Saved entries:

=== Section Start ===

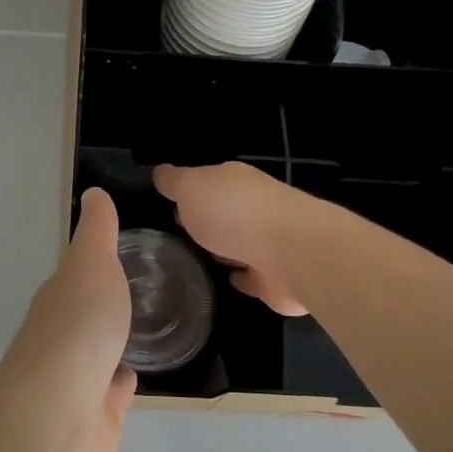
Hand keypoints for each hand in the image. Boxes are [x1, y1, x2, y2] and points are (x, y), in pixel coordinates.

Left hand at [0, 188, 135, 451]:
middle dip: (104, 307)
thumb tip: (93, 192)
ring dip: (113, 346)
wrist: (62, 406)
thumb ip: (97, 232)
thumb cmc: (80, 325)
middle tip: (141, 295)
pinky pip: (110, 393)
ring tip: (144, 332)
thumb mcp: (91, 263)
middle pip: (85, 317)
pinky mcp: (93, 414)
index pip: (76, 277)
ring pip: (98, 355)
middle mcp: (61, 337)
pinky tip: (136, 376)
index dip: (95, 266)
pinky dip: (120, 385)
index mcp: (59, 299)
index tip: (121, 256)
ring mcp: (75, 378)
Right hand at [153, 162, 321, 316]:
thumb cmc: (234, 213)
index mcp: (234, 180)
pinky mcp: (276, 276)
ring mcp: (268, 241)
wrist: (292, 253)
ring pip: (239, 241)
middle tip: (178, 232)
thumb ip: (174, 181)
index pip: (207, 181)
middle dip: (205, 218)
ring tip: (197, 257)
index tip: (168, 206)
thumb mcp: (191, 187)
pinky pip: (252, 275)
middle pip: (225, 210)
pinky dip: (242, 276)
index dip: (188, 191)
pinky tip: (227, 279)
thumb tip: (160, 172)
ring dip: (223, 247)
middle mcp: (254, 206)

=== Section End ===

#### [To do]
Look through the entries above. Extract each line with the word "pinky".

#### [Worked solution]
pinky pip: (110, 393)
pinky mcp: (93, 414)
pinky tip: (136, 376)
pinky dip: (120, 385)
pinky mcp: (276, 276)
pinky pip: (252, 275)
pinky dip: (242, 276)
pinky tip: (227, 279)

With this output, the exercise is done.